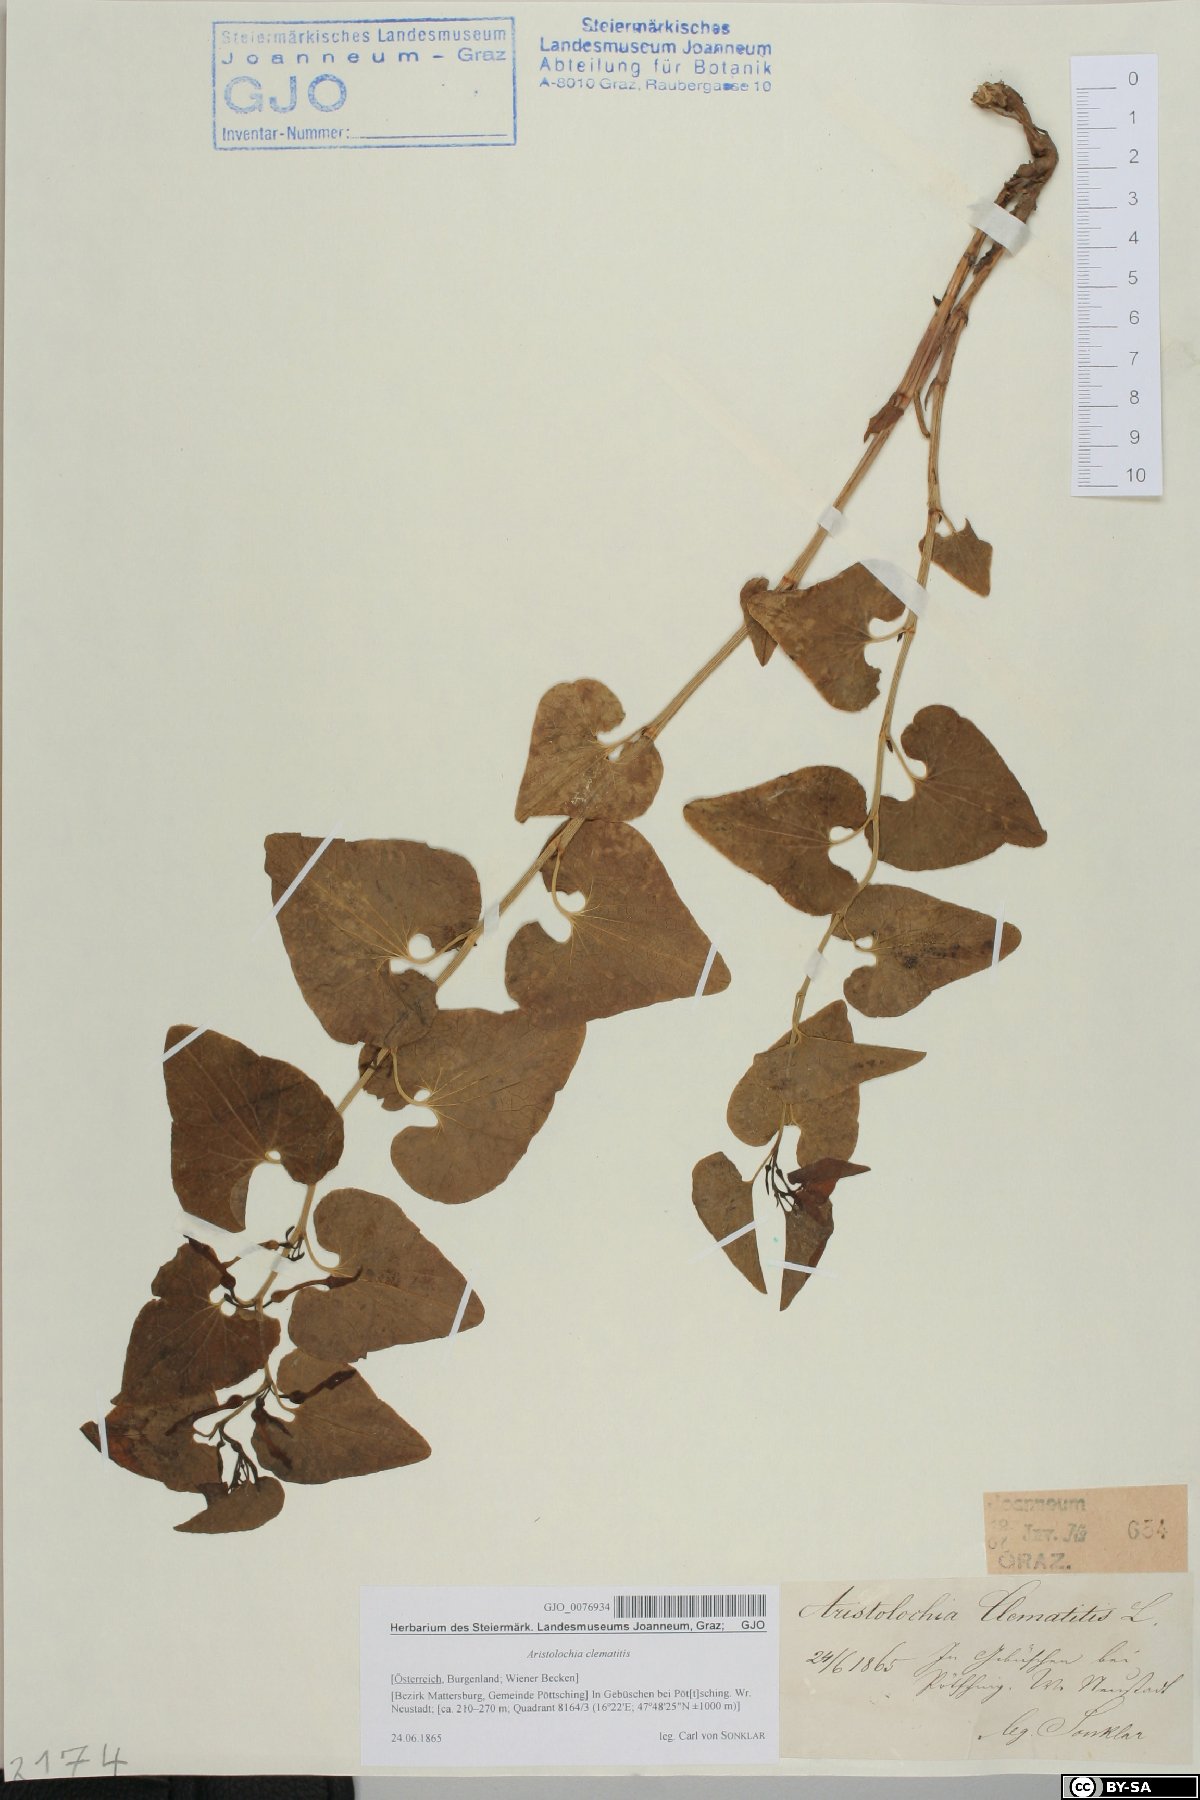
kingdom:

..........

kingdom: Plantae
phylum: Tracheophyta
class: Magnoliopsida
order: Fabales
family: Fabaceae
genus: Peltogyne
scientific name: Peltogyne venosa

..........

**TASK OBJECTIVE**
Rewrite the part that opens with the line containing "phylum: Tracheophyta" and closes with the line containing "scientific name: Peltogyne venosa", switching "scientific name" to "binomial name" and leaving everything else unchanged.

**REPLY TO THE EXERCISE**
phylum: Tracheophyta
class: Magnoliopsida
order: Fabales
family: Fabaceae
genus: Peltogyne
binomial name: Peltogyne venosa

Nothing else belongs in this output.